We've reviewed iPhoto in an early incarnation (yes, old dogs can run Unix) and iDVD (which we continue to rely on). The latest incarnations are new and improved, of course, but they have been joined by a new Web layout application. iWeb promises to build Web sites with style that can display your images, text and audio without requiring you to learn anything.
The features are not dumbed down, either. You can blog with comments and offer an RSS feed to notify visitors of your site that you've updated the site. Much of this functionality "requires" you to upload your iWeb creation to Apple's servers with a .Mac account (at $99 a year). But you can also FTP them to your own server (usually some free space is available with any ISP account you need to log onto the Internet). A few things aren't available (like comments).
The iWeb model will be familiar to users of Apple's word processor Pages. We use Pages all the time to harmlessly open Word files. But we've also found Mom likes to use it for writing letters and addressing envelopes. Its templates make it unnecessary to format anything. Just select the dummy text and type in what you want. Envelope printing has been conquered at last.

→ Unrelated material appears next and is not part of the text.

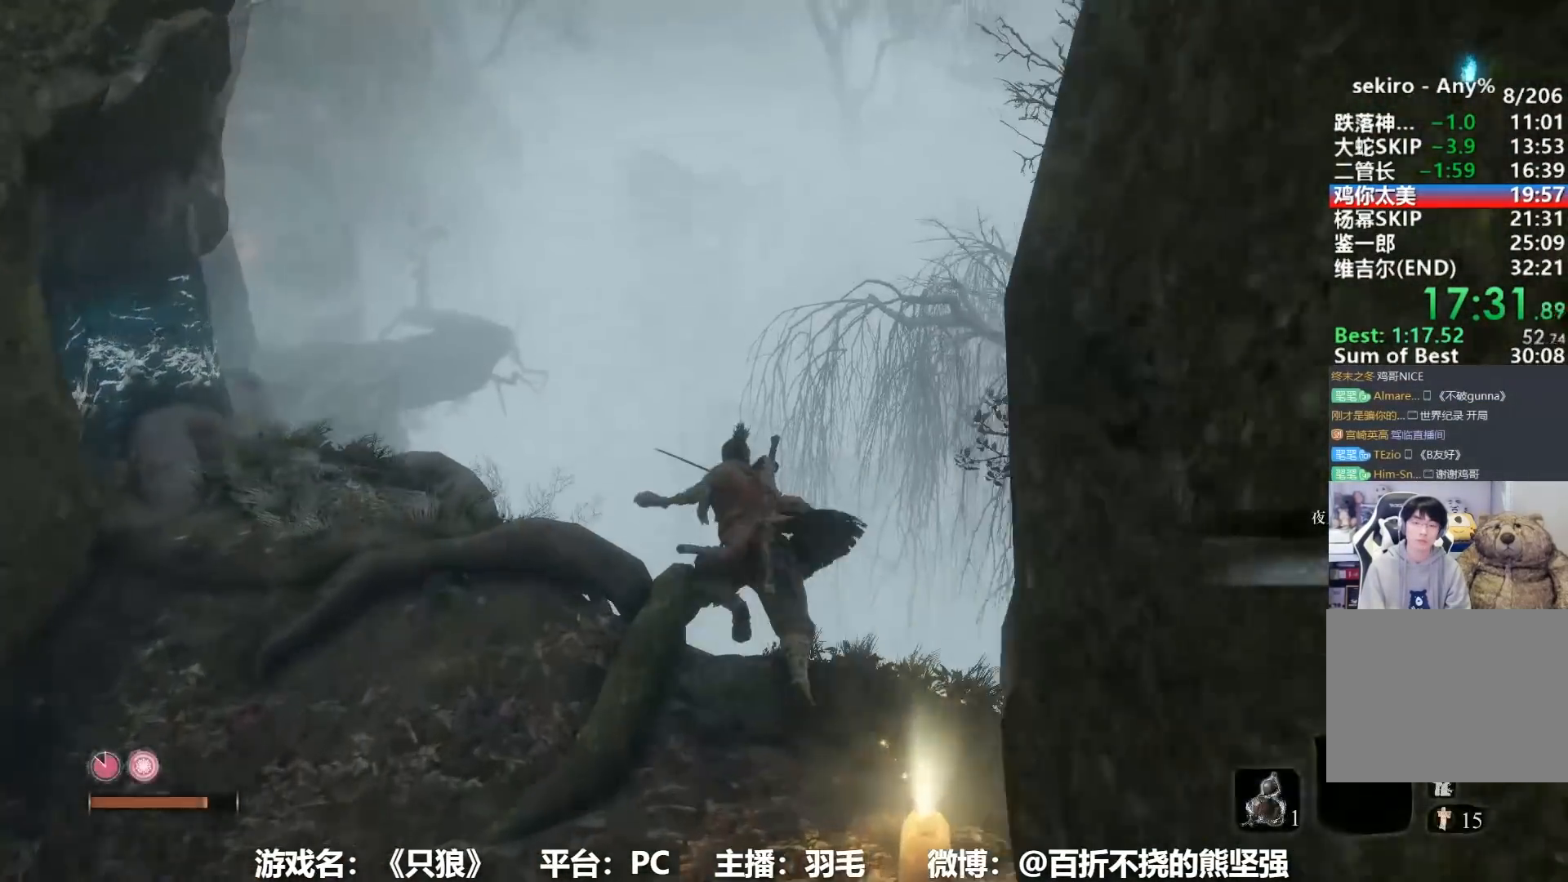
{"buttons": ["B"], "left_stick": "up", "right_stick": "center", "events": []}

The template concept extends to styles. You simply use an Inspector palette to change the default format however you like and then create a style. No style dialog with a preview to confuse you with options. Just do it and name it.
iWeb comes with a number of design templates. We found one we liked for photo blogging. And got to work.
Each design template displays a number of template pages populated with dummy elements. You just select File, New Page to pick what you want to add to your site. A Welcome page. An About page. A Blog Page, a Podcast page, you name it. Even a blank. We added a Welcome page to our site and changed the dummy title by clicking on its text and typing our own. No sweat. Then we added some text to explain what the site was about: a haiku-inspired image/commentary site.
On to the Blog page with File, New Page. We duplicated our title and dragged in an image we'd shot earlier in the day. We'd been wandering around Potrero Hill and just at the very moment France's Henry scored against Brazil in the World Cup semifinals we were passing a French cafe. The staff poured into the street, jubilant. That was our picture of the day, a little French cafe. With World Cup commentary.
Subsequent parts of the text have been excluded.